The earlier work showed that patients in the screening program were diagnosed with diabetes 2.1 years earlier than other patients. And a “single round of diabetes screening and cardiovascular risk assessment, was associated with a 16% risk reduction in cardiovascular disease and a 21% reduction in all-cause mortality” during follow-up, senior author Torsten Lauritzen, MD, DMSc, also from Aarhus University, said in a statement issued by the university on publication of the current study.

In this latest work, the researchers estimate that among patients diagnosed with type 2 diabetes, average healthcare costs over the next 5 years were roughly US $3,300 lower per patient for those in the screening group.

Earlier Diagnosis, Lower Healthcare Costs?

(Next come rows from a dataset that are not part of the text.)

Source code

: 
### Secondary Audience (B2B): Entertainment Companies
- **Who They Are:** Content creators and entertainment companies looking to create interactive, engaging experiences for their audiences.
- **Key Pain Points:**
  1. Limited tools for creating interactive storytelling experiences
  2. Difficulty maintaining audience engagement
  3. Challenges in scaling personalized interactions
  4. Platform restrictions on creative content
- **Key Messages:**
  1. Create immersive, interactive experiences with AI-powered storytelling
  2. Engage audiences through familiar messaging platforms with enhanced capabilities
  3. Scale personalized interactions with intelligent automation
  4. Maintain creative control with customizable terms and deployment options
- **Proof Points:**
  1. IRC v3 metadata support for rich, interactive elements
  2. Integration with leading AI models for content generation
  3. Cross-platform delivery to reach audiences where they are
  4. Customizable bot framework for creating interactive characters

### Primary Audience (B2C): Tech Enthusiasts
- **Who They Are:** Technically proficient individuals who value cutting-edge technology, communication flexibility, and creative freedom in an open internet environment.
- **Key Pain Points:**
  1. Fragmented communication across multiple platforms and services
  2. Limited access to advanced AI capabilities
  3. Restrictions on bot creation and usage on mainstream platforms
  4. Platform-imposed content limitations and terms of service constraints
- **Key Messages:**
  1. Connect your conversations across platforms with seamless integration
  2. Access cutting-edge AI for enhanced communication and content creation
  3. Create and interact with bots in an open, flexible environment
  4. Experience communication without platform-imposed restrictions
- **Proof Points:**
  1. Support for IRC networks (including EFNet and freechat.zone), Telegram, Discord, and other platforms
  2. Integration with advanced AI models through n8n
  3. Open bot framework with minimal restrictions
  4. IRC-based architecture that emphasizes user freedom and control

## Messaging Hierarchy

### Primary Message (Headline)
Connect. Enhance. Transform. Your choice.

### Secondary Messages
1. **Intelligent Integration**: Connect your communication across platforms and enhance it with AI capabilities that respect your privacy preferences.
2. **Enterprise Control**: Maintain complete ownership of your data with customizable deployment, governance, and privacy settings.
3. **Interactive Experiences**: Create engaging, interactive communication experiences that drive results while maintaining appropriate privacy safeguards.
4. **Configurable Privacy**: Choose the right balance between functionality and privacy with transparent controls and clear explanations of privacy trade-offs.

In this register-based, nonrandomized controlled trial, eligible individuals were men and women aged 40 to 69 years without known diabetes registered with a general practice in Denmark in 2001 (n = 1,912,392). Of these, 153,107 individuals were registered with 181 practices participating in the ADDITION-Denmark study and were sent a diabetes risk-score questionnaire between 2001 to 2006.

The remaining 1,759,285 individuals registered with all other practices in Denmark constituted the retrospective no-screening (control) group.

Overall, 18% of individuals from the ADDITION-Denmark study (n = 27,177) were deemed to have a moderate-to-high risk of diabetes and invited to visit their family physician for assessment of diabetes status and cardiovascular risk (screening group). A follow-up blood test determined that 1533 of these patients had diabetes.

In the current post-hoc analysis, conducted between 2001 and 2009, type 2 diabetes was diagnosed in 13,992 patients in the screening group (including the 1533 patients who had diabetes detected by follow-up blood test) and 125,083 individuals in the no-screening control group.

Using national registry data, researchers quantified the cost of healthcare services in these two groups between 2001 and 2012. “From a healthcare sector perspective, we estimated the potential healthcare cost savings for individuals with diabetes that were attributable to the screening program,” they explain.

Among patients with incident type 2 diabetes, costs for inpatient care, outpatient care, primary care, and prescription drugs were lower by €662 ($814 USD), €82 ($101 USD), €51 ($63 USD), and €94 ($115 USD) per person per year, respectively, among individuals in the screening group.

Total healthcare cost saving was €889 ($1092 USD) per person per year, over an average follow-up of 5 years, for a total of around €4445 over 5 years.

At the same time, cost of the diabetes screening program — including a letter, physician consultation, laboratory tests, and an intensive patient education program (for half of those who screened positive) — was estimated to be €967 ($1186 USD) per participant.

So the screening program was associated with a cost saving per person with incident type 2 diabetes over a 5-year period of €2688 (approximately $3300 USD), Sortsø and colleagues point out.

Patients in the screening program (who were diagnosed earlier in the diabetes disease course than other patients) received earlier diabetes treatment including advice about healthy behaviors, which may explain their fewer hospital admissions or clinic or physician visits, and lower drug costs, the researchers speculate.

The study was funded by the Danish Diabetes Association (Diabetesforeningen). ADDITION-Denmark was supported by the National Health Services in Denmark, Danish Council for Strategic Research, Danish Research Foundation for General Practice, Novo Nordisk Foundation, Danish Centre for Evaluation and Health Technology Assessment, National Board of Health, Danish Medical Research Council, and Aarhus University Research Foundation, and unrestricted grants from Novo Nordisk, ASTRA, Pfizer, GlaxoSmithKline, Servier, and HemoCue. One author was supported by the UK Medical Research Council Epidemiology Unit. The other authors have reported no relevant financial relationships.